If you agreed to be the executor of a family member's will, you may not have truly understood what duties you are expected to perform upon his or her death. The Massachusetts probate process requires that certain steps be taken before the estate can be distributed and considered closed. Below are the basic steps that must be taken during the administration of an estate.
Even though you are named as the executor in the will, the court still needs to officially appoint you. This is done through the filing of a probate petition. Once the will is declared valid, you will be given the authority to act on behalf of the estate. The process from start to finish can take up to a year if there are no complications.
This is, in part, because any creditors of your loved one are given up to a year to make a claim against the estate. A notification sent to creditors at the beginning of the probate process starts the clock. During this time, all of the taxes, debts and claims, if any, are to be paid or otherwise disposed of by the executor.
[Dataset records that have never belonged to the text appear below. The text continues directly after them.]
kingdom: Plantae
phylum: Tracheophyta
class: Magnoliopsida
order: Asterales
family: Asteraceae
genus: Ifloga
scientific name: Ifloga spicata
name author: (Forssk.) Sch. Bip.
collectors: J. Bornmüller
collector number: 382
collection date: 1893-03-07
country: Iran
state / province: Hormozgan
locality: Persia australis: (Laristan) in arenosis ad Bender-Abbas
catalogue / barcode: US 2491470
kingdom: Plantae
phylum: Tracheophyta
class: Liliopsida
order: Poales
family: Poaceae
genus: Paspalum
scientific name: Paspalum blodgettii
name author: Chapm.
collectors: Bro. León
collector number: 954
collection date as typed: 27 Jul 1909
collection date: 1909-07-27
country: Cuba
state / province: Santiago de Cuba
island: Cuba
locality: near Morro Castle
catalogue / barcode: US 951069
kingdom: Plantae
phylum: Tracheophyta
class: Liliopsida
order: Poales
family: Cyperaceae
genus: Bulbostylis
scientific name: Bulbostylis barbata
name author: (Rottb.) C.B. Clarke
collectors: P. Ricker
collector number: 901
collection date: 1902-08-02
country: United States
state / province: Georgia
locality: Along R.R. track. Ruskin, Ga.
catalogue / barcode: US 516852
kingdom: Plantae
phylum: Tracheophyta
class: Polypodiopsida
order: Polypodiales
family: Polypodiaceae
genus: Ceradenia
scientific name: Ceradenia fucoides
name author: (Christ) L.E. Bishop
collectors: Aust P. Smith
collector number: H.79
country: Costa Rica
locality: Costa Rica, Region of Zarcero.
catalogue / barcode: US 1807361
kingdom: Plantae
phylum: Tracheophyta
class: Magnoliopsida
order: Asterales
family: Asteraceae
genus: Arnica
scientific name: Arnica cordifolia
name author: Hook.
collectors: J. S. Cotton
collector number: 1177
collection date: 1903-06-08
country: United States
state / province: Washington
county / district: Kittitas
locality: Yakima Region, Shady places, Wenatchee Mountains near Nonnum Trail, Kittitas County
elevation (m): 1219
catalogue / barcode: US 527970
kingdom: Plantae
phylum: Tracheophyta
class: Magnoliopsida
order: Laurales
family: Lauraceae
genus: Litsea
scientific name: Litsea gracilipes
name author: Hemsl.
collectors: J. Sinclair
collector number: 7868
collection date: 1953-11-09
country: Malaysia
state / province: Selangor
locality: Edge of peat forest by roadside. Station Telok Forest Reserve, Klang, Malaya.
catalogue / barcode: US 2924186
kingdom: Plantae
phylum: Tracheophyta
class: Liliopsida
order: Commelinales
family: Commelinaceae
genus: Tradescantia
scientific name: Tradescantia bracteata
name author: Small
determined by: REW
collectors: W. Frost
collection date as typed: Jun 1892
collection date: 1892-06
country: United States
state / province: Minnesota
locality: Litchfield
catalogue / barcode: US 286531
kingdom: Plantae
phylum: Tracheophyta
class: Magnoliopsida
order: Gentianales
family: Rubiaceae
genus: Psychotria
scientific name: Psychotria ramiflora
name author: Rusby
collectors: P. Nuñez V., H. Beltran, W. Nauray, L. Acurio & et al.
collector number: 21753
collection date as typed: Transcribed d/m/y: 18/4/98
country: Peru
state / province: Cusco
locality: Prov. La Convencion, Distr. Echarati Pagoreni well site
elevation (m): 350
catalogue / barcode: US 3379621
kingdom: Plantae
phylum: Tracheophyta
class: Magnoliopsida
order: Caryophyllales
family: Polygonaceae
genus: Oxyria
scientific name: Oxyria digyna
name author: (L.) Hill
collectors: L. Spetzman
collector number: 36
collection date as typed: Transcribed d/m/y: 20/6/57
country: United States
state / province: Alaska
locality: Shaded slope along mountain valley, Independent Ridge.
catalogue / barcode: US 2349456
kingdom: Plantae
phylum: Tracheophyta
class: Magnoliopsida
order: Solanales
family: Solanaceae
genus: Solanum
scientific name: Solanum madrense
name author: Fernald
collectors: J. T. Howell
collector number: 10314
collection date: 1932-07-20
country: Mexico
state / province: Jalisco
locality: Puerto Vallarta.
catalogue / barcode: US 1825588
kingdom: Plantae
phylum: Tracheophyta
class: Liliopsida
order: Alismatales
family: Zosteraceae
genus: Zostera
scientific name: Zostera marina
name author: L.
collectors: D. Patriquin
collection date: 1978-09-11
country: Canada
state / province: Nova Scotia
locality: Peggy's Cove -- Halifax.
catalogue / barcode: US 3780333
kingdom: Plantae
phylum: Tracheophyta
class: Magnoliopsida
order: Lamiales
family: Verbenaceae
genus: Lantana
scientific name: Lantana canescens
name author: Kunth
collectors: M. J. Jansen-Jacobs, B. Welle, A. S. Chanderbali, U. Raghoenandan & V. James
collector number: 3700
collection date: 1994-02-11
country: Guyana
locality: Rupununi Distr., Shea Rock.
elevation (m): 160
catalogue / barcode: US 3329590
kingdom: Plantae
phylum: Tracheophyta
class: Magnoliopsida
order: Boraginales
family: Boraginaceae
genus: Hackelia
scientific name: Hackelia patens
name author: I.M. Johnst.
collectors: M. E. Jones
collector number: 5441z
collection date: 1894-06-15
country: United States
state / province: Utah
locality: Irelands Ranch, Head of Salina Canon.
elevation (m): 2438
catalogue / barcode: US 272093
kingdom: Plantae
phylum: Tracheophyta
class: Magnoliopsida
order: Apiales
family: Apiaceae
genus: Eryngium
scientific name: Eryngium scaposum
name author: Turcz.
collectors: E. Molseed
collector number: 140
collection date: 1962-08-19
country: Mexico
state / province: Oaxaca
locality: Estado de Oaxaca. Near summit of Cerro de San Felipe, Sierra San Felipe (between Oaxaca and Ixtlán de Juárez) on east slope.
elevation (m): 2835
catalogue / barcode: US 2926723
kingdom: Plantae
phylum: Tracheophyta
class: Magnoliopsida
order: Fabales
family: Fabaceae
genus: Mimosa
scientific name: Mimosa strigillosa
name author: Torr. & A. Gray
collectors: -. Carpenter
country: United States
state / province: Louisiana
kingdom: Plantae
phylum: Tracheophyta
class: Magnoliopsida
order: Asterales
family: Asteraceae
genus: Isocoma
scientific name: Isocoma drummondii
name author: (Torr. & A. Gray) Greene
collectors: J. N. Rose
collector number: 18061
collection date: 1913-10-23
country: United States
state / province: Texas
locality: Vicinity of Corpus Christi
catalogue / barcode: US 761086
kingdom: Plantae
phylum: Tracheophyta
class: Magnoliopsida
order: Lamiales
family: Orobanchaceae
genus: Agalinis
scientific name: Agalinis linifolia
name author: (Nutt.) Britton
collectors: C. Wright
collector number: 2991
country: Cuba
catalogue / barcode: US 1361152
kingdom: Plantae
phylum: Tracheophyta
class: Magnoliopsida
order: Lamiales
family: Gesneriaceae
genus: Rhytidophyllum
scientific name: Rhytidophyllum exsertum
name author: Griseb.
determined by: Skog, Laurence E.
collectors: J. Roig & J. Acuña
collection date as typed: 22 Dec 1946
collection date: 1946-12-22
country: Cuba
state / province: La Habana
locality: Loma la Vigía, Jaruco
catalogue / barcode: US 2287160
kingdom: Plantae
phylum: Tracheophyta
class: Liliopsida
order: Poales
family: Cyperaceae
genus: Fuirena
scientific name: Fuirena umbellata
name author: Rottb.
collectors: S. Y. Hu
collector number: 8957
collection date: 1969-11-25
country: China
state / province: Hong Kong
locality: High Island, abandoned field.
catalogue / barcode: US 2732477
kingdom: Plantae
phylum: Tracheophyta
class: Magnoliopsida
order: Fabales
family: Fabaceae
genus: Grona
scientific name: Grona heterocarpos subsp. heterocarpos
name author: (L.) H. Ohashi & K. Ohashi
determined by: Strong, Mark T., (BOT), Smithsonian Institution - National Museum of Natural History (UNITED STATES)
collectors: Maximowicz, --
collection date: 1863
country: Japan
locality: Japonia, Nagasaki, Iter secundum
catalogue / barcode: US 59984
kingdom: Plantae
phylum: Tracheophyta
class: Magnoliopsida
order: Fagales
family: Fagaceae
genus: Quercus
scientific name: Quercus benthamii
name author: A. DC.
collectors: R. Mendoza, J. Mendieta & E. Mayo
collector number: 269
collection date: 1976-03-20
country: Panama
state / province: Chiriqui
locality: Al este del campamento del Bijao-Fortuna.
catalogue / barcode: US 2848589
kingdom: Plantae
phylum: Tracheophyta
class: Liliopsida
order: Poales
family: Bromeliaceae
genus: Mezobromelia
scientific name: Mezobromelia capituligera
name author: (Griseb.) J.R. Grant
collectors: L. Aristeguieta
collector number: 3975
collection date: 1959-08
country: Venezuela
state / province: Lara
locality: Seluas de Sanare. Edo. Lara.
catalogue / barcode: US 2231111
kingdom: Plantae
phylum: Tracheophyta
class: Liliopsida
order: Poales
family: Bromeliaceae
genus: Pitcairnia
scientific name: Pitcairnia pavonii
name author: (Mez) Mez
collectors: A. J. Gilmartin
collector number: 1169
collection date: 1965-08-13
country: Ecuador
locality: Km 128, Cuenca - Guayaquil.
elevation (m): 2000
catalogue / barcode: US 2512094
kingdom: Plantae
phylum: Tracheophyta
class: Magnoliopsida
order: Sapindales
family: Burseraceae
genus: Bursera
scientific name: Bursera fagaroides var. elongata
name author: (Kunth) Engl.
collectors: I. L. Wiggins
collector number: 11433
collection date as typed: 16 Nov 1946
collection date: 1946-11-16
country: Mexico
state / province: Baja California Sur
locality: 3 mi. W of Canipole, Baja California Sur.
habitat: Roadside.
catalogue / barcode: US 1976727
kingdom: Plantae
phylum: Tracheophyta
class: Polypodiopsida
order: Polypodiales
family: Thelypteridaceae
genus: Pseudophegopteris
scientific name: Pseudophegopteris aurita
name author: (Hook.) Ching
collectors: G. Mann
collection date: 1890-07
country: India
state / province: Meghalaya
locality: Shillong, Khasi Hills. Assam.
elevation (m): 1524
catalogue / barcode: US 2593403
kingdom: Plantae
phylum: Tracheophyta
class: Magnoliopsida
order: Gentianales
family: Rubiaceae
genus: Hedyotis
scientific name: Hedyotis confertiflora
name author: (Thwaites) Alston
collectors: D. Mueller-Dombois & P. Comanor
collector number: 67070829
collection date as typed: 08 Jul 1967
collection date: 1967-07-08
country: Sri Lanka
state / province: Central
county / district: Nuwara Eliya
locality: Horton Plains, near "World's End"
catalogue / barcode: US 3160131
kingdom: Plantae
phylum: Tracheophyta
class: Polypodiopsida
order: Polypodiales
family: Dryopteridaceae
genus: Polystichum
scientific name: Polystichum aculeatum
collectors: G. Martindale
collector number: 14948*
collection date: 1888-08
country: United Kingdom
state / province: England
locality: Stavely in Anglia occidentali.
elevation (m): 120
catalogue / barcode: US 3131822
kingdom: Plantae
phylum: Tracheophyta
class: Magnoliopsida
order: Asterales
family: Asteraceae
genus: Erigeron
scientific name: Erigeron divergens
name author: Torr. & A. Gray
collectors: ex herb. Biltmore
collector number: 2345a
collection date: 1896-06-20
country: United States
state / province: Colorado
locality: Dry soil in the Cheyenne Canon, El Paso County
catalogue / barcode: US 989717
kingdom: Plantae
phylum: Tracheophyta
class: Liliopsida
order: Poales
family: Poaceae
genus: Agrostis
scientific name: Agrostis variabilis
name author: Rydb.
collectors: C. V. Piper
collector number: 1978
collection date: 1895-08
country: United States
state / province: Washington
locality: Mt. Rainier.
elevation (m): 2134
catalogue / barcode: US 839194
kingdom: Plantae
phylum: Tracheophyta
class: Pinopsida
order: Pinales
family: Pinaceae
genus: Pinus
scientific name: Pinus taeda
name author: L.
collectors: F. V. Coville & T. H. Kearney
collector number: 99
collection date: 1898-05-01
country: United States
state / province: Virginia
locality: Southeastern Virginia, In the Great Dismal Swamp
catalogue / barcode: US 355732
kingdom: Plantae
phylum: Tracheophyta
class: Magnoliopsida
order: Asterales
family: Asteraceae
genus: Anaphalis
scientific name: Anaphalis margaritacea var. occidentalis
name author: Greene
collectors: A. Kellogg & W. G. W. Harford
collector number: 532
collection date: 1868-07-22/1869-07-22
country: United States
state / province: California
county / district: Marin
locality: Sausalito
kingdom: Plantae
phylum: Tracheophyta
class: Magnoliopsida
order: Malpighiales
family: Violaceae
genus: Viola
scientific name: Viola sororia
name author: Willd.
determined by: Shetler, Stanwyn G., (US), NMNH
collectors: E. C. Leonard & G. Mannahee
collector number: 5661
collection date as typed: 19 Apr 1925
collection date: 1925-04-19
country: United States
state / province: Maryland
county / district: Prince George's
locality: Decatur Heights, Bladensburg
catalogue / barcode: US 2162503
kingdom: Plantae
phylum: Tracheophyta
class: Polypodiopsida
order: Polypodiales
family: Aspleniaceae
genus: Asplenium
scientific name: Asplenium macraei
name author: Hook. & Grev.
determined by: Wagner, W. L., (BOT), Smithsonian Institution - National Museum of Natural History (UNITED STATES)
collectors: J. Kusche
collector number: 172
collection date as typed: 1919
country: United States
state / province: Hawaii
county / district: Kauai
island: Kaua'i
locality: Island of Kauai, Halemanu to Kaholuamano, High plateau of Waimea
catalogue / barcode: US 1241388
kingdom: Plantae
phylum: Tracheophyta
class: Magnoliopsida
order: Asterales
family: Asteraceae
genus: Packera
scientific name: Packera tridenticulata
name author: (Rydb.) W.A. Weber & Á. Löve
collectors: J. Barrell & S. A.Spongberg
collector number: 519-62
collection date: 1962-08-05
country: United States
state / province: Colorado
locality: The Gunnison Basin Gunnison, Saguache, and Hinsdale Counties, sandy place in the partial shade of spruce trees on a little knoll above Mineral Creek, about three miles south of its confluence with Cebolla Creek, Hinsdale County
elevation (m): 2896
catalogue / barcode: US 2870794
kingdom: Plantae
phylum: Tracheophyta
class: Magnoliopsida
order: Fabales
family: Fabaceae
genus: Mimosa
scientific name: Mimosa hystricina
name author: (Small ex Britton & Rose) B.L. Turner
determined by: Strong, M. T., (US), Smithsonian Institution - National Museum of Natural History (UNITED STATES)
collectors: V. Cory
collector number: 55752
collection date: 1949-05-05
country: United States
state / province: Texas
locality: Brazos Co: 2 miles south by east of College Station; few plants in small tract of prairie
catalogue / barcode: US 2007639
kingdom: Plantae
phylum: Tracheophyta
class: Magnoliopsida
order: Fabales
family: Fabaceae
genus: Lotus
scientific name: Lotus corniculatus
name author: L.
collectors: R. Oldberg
You will also be responsible for identifying and protecting all of the assets left behind. Once an inventory is completed, all of the assets need to be appraised. This task should also be started as soon as possible since accountings and valuations can take a significant amount of time. Once these tasks are complete and an accounting is provided to the court regarding the estate's receipts and expenses, the remaining assets can be distributed to heirs and beneficiaries in accordance with the instructions in the will. At this point, the estate will be considered completely administered, and the court's file can be closed.
Fortunately, being the executor does not mean that you have to go through the Massachusetts probate process alone. An attorney can assist you with all of your duties. In addition, if anyone contests the will or other litigation arises, your attorney can guide and assist you with those matters as well.